Task description: Each record that follows must be printed exactly as given.

====== Supplied data ======

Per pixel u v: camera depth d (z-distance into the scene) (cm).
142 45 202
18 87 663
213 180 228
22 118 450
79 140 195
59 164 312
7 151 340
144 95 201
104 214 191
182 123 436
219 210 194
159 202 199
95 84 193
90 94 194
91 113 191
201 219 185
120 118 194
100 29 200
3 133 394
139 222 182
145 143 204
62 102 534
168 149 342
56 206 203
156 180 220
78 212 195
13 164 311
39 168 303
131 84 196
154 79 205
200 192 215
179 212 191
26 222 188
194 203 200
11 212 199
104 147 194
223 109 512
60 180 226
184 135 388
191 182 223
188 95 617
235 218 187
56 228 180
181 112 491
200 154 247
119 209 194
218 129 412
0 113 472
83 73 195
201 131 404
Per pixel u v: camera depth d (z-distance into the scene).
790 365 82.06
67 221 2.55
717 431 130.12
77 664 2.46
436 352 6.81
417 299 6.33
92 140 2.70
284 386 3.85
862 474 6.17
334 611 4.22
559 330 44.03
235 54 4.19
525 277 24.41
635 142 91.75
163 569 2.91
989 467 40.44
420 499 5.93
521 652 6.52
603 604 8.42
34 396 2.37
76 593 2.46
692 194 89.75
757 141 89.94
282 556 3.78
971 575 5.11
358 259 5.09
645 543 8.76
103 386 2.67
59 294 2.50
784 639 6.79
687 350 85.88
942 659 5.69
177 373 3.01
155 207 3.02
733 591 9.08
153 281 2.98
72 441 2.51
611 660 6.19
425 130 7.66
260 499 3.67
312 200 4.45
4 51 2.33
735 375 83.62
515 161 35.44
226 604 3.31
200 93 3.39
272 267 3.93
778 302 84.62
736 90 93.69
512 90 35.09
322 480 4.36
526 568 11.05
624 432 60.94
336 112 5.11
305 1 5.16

======

Response to this task:
Per pixel u v: camera depth d (z-distance into the scene) (cm).
142 45 202
18 87 663
213 180 228
22 118 450
79 140 195
59 164 312
7 151 340
144 95 201
104 214 191
182 123 436
219 210 194
159 202 199
95 84 193
90 94 194
91 113 191
201 219 185
120 118 194
100 29 200
3 133 394
139 222 182
145 143 204
62 102 534
168 149 342
56 206 203
156 180 220
78 212 195
13 164 311
39 168 303
131 84 196
154 79 205
200 192 215
179 212 191
26 222 188
194 203 200
11 212 199
104 147 194
223 109 512
60 180 226
184 135 388
191 182 223
188 95 617
235 218 187
56 228 180
181 112 491
200 154 247
119 209 194
218 129 412
0 113 472
83 73 195
201 131 404
Per pixel u v: camera depth d (z-distance into the scene).
790 365 82.06
67 221 2.55
717 431 130.12
77 664 2.46
436 352 6.81
417 299 6.33
92 140 2.70
284 386 3.85
862 474 6.17
334 611 4.22
559 330 44.03
235 54 4.19
525 277 24.41
635 142 91.75
163 569 2.91
989 467 40.44
420 499 5.93
521 652 6.52
603 604 8.42
34 396 2.37
76 593 2.46
692 194 89.75
757 141 89.94
282 556 3.78
971 575 5.11
358 259 5.09
645 543 8.76
103 386 2.67
59 294 2.50
784 639 6.79
687 350 85.88
942 659 5.69
177 373 3.01
155 207 3.02
733 591 9.08
153 281 2.98
72 441 2.51
611 660 6.19
425 130 7.66
260 499 3.67
312 200 4.45
4 51 2.33
735 375 83.62
515 161 35.44
226 604 3.31
200 93 3.39
272 267 3.93
778 302 84.62
736 90 93.69
512 90 35.09
322 480 4.36
526 568 11.05
624 432 60.94
336 112 5.11
305 1 5.16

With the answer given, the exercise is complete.